----- SUPPLIED TEXT
I think it’s this: when you have cancer, or any other life-threatening or terminal illness, people want you to be well. They love you, and they don’t want you to die. So, they cling to every scrap of hope that you are going to beat your disease, and looking like you’re not dying gives them that hope.

But the truth is, you can’t tell that someone is going to be cured just by looking at them. Lots of us folks with metastatic cancer are living with our disease for now, and we look and feel OK for now, but the truth is that we’re going to die of this unless there is a miracle breakthrough in our now-shortened lifetimes. That our hair is growing back isn’t necessarily the sign of wellness people assume it is.

And for me, living with everyone else’s hope is hard. I’m living with my doctor’s hope that science will find a cure in time for me, when we don’t seem to be putting enough resources into research. I’m living with my husband’s hope that we’ll die together in a nursing home in our 90’s, when even the most optimistic estimates of my life span rule that out. I’m living with my former coworkers’ hope that I’ll get well and come back to work with them, when I am probably going to be too busy with doctor appointments the rest of my life to ever hold down a job. I’m watching everyone around me needing to hope I will be well and somehow beat this thing, but knowing I will let them down someday.

And so they say how great I look right now, and how cute my hair is, because they have hope. And inside I want to scream. I want to say, “Wake up! This is going to kill me. There is no silver lining to this. It’s not cute. Every bit of this is ugly. EVERY BIT OF THIS IS UGLY.” But I don’t say it, and instead, I make small talk about how lucky I am to have a nicely shaped head. And I hope it won’t be too hard for them when it turns out that looking good can’t cure your cancer.

Cancer Update: Thankful for Thanksgiving

You guys! It’s been a while since I’ve given a treatment update, so here goes. Feel free to ignore this post if this stuff bores you, and just know I’m doing great right now.

You may have seen me live-tweeting the CT scan I had instead of the PET my doctor wanted to run–that happened a week ago. (Are you not following me on Twitter or Facebook? Your loss.) We got the results the following day at my oncologist’s office. The appointment lasted FOREVER because we spent the vast majority of it talking about TV shows (my oncologist and I both love Luther) and my oncologist’s upcoming vacation to Hawaii and a very good bakery on the big island. Because, that’s what we do at my doctor appointments, because my oncologist is rad and we’ve become friends–he even came to Emily’s show. Pro tip: if you’re Stage IV and you can’t make friends with your oncologist, you have the wrong oncologist–who wants to spend that much time with someone and not actually like them?

But of course, we talked about the CT scan too. So, the downside to a CT vs. a PET scan is that a CT finds all the stuff that is out of the ordinary, but it can’t tell you if that stuff is probably cancer. So, like, there is a spot on one of my vertebrae that the CT found, and it showed up on the tests they did in preparation for my radiation this fall. The spot hasn’t changed shape or size or anything since then, so it’s unlikely to be cancer, because it probably would have changed size or shape or whatever if it was cancer–either it would have grown if the chemo I had during radiation didn’t work on it, or it would have shrunk if the chemo did work on it, but instead, it did neither. So the radiologist thinks it’s a bone island (which is the dumbest name for a real thing I have ever heard–it made me think of a brain cloud) and nothing to worry about, but a PET would probably have given us a clearer “don’t worry about it” call than a CT. Fucking insurance.
----------
----- INFORMATION PROVIDED
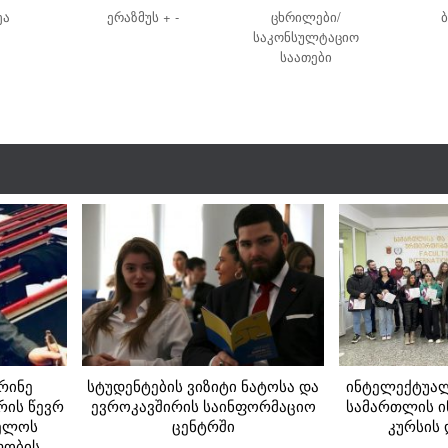
ეა
ერაზმუს + -
ცხრილები/
საკონსულტაციო
საათები
რინე
სტუდენტების ვიზიტი ნატოსა და
ინტელექტუალ
რის წევრ
ევროკავშირის საინფორმაციო
სამართლის ი
ველოს
ცენტრში
კურსის
ლობის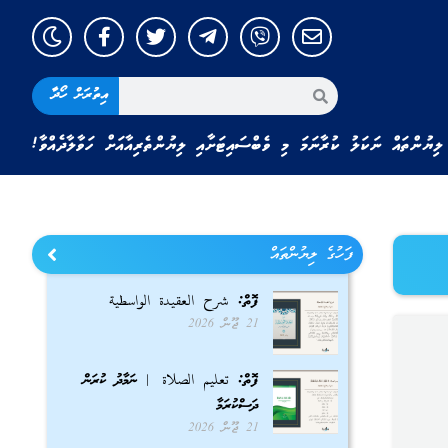
އިތުރަށް ހޯދާ
ލިޔުންތައް ނަކަލު ކުރާނަމަ މި ވެބްސައިޓަށާއި ލިޔުންތެރިއާއަށް ހަވާލާދެއްވާ!
ފަހުގެ ލިޔުންތައް
ފޮތް: شرح العقيدة الواسطية
21 ޖޫން 2026
ފޮތް: تعليم الصلاة | ނަމާދު ކުރަން
ދަސްކުރަމާ
21 ޖޫން 2026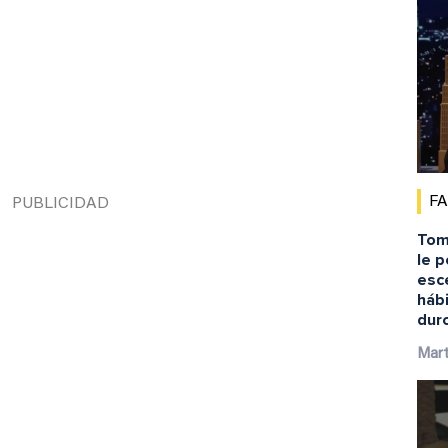
F
Tom
le 
esc
háb
duro
Mart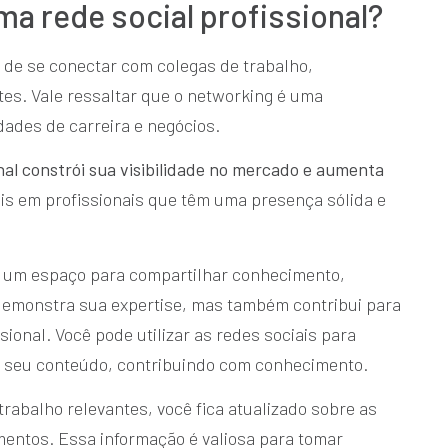
ma rede social profissional?
 de se conectar com colegas de trabalho,
ntes. Vale ressaltar que o networking é uma
ades de carreira e negócios.
al constrói sua visibilidade no mercado e aumenta
is em profissionais que têm uma presença sólida e
m um espaço para compartilhar conhecimento,
 demonstra sua expertise, mas também contribui para
onal. Você pode utilizar as redes sociais para
o seu conteúdo, contribuindo com conhecimento.
rabalho relevantes, você fica atualizado sobre as
imentos. Essa informação é valiosa para tomar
----------
PROBLEMS TO WORK ON ::
1. In the cancer text, which TV show do the writer and the oncologist both love?
2. Resume the cancer text right after its final sentence, keeping the same voice.
The material has nothing to do with the cancer text.

RESPONSES TO THE EXERCISE ::
1. Luther.

2.
Besides the bone island, the scan spotted my metastatic tumors on my hip and the on my sternum, and found them to be looking like someone beat them up. Again, if my fucking insurance had approved a PET scan, then we’d know how much of those tumors were cancer, and how much was just scar tissue. But a CT can’t show that, so, fuck if we know what’s going on. Like, good that they look like they’ve been beat up, but how beat up? We dunno.

The best news from the CT is that my remaining lymph glands from the breast system (the ones that can’t be reached surgically, because they cut out the rest) were “unremarkable.” (Pro tip #2: if a medical test uses the world “unremarkable,” that’s good.) And there was nothing else on my scan that needed discussing–no new tumors, and nothing left of the old tumors in my breastal area.

So, to sum up: oh hey look, there’s where we found the bone cancer in the spring. We don’t know if it’s all still cancer or not, but at least it looks like it’s not so bad? Thanks, insurance assholes!

That said, I mean, with no new tumors, and my metastatic tumors at least not growing, this is good news. When you’re stage IV, stable disease is good news. It means cancer isn’t winning. And if cancer isn’t winning, then I’m OK.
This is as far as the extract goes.